### TASK GOAL
Transcribe all the lines below exactly. Omit the pictures.

[Stored data entries]
------------------------------
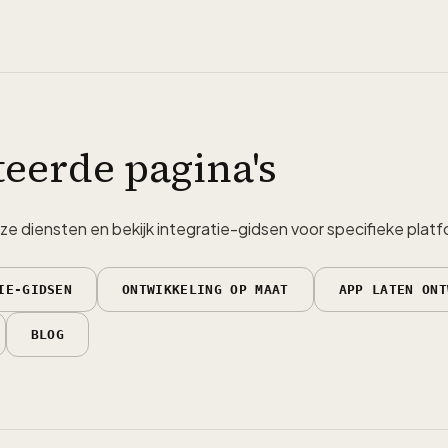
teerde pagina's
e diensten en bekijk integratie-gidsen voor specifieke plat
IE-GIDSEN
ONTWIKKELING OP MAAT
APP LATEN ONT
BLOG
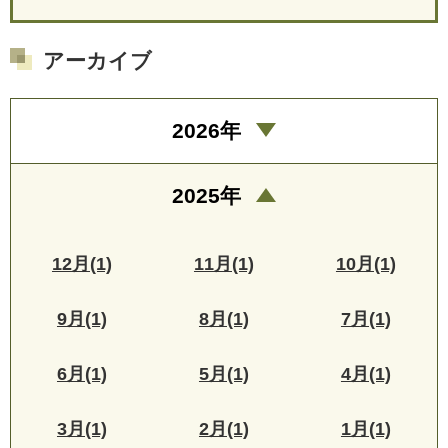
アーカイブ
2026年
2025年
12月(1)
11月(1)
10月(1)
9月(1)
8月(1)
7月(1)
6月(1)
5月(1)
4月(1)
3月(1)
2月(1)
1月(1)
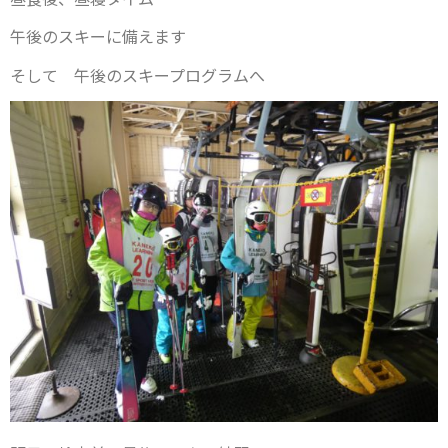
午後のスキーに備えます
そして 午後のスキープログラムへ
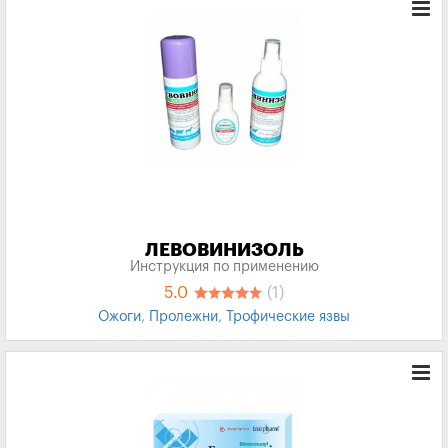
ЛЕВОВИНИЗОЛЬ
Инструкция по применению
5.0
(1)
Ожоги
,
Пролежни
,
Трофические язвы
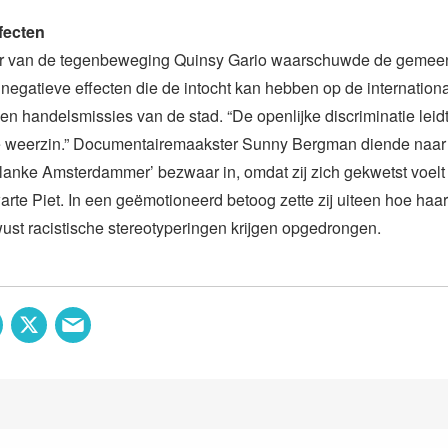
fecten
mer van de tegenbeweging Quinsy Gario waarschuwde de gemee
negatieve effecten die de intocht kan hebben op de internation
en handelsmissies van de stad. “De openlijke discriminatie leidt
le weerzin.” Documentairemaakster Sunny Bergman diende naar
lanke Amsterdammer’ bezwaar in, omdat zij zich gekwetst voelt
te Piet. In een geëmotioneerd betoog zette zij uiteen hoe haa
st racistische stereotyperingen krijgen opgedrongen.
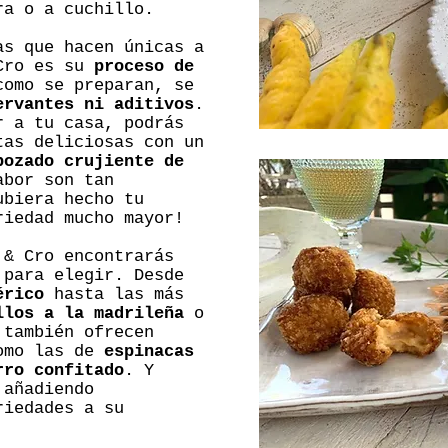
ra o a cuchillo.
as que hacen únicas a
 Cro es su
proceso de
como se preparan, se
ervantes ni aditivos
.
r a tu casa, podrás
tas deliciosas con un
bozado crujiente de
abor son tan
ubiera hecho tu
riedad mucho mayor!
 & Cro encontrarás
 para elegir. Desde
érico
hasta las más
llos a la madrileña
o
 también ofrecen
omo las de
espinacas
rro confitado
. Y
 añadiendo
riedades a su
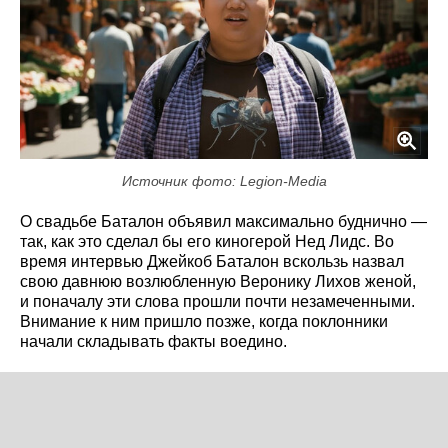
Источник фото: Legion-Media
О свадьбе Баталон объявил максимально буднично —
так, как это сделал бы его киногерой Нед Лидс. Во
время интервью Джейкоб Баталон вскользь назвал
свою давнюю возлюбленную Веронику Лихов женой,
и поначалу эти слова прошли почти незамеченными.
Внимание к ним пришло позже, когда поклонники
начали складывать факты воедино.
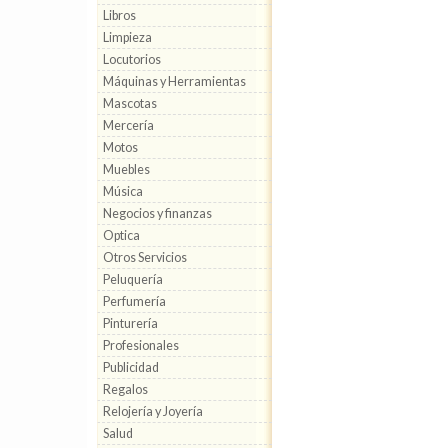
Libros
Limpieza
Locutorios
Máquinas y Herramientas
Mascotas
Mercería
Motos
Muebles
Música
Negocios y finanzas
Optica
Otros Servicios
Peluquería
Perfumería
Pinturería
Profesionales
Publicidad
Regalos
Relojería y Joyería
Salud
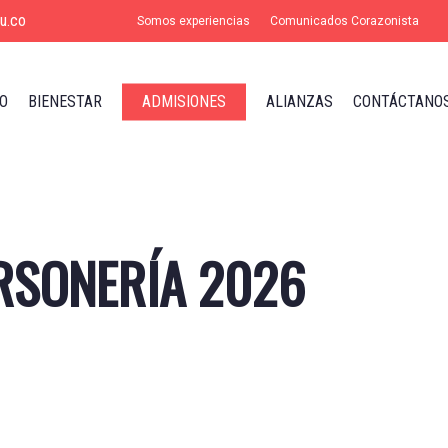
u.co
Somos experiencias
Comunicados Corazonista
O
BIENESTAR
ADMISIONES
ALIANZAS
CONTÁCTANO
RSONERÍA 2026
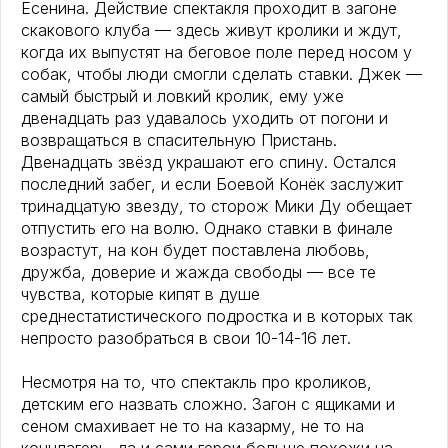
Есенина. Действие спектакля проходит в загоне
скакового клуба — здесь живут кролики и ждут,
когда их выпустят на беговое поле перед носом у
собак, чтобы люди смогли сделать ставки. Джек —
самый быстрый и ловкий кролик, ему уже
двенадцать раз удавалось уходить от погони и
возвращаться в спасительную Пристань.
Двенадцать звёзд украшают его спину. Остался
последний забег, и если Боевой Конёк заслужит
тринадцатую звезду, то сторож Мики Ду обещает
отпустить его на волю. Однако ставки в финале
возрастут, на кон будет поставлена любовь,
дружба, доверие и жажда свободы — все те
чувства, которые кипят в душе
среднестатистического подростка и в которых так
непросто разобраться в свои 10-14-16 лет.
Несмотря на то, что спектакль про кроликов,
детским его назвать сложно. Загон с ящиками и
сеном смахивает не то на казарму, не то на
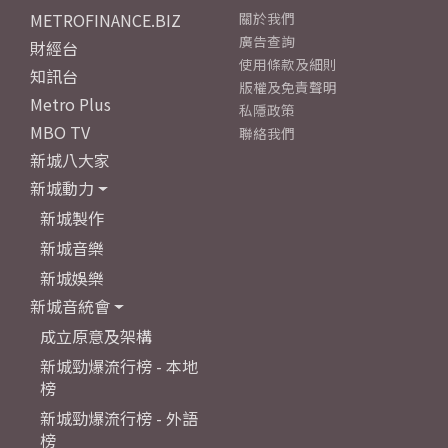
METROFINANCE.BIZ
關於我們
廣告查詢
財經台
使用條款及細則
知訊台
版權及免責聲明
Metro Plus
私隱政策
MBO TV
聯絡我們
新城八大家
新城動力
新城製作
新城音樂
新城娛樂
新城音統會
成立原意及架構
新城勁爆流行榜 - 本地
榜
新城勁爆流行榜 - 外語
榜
------------------------------
### RESPONSE BOX
teerde pagina's
e diensten en bekijk integratie-gidsen voor specifieke plat
IE-GIDSEN
ONTWIKKELING OP MAAT
APP LATEN ONT
BLOG
アーカイブ
2026年
2025年
12月(1)
11月(1)
10月(1)
9月(1)
8月(1)
7月(1)
6月(1)
5月(1)
4月(1)
3月(1)
2月(1)
1月(1)
午後のスキーに備えます
そして 午後のスキープログラムへ
ЛЕВОВИНИЗОЛЬ
Инструкция по применению
5.0
(1)
Ожоги
,
Пролежни
,
Трофические язвы
fecten
mer van de tegenbeweging Quinsy Gario waarschuwde de gemee
negatieve effecten die de intocht kan hebben op de internation
en handelsmissies van de stad. “De openlijke discriminatie leidt
le weerzin.” Documentairemaakster Sunny Bergman diende naar
lanke Amsterdammer’ bezwaar in, omdat zij zich gekwetst voelt
te Piet. In een geëmotioneerd betoog zette zij uiteen hoe haa
st racistische stereotyperingen krijgen opgedrongen.
ra o a cuchillo.
as que hacen únicas a
 Cro es su
proceso de
como se preparan, se
ervantes ni aditivos
.
r a tu casa, podrás
tas deliciosas con un
bozado crujiente de
abor son tan
ubiera hecho tu
riedad mucho mayor!
 & Cro encontrarás
 para elegir. Desde
érico
hasta las más
llos a la madrileña
o
 también ofrecen
omo las de
espinacas
rro confitado
. Y
 añadiendo
riedades a su
Источник фото: Legion-Media
О свадьбе Баталон объявил максимально буднично —
так, как это сделал бы его киногерой Нед Лидс. Во
время интервью Джейкоб Баталон вскользь назвал
свою давнюю возлюбленную Веронику Лихов женой,
и поначалу эти слова прошли почти незамеченными.
Внимание к ним пришло позже, когда поклонники
начали складывать факты воедино.
Libros
Limpieza
Locutorios
Máquinas y Herramientas
Mascotas
Mercería
Motos
Muebles
Música
Negocios y finanzas
Optica
Otros Servicios
Peluquería
Perfumería
Pinturería
Profesionales
Publicidad
Regalos
Relojería y Joyería
Salud
u.co
Somos experiencias
Comunicados Corazonista
O
BIENESTAR
ADMISIONES
ALIANZAS
CONTÁCTANO
RSONERÍA 2026
Есенина. Действие спектакля проходит в загоне
скакового клуба — здесь живут кролики и ждут,
когда их выпустят на беговое поле перед носом у
собак, чтобы люди смогли сделать ставки. Джек —
самый быстрый и ловкий кролик, ему уже
двенадцать раз удавалось уходить от погони и
возвращаться в спасительную Пристань.
Двенадцать звёзд украшают его спину. Остался
последний забег, и если Боевой Конёк заслужит
тринадцатую звезду, то сторож Мики Ду обещает
отпустить его на волю. Однако ставки в финале
возрастут, на кон будет поставлена любовь,
дружба, доверие и жажда свободы — все те
чувства, которые кипят в душе
среднестатистического подростка и в которых так
непросто разобраться в свои 10-14-16 лет.
Несмотря на то, что спектакль про кроликов,
детским его назвать сложно. Загон с ящиками и
сеном смахивает не то на казарму, не то на
METROFINANCE.BIZ
關於我們
廣告查詢
財經台
使用條款及細則
知訊台
版權及免責聲明
Metro Plus
私隱政策
MBO TV
聯絡我們
新城八大家
新城動力
新城製作
新城音樂
新城娛樂
新城音統會
成立原意及架構
新城勁爆流行榜 - 本地
榜
新城勁爆流行榜 - 外語
榜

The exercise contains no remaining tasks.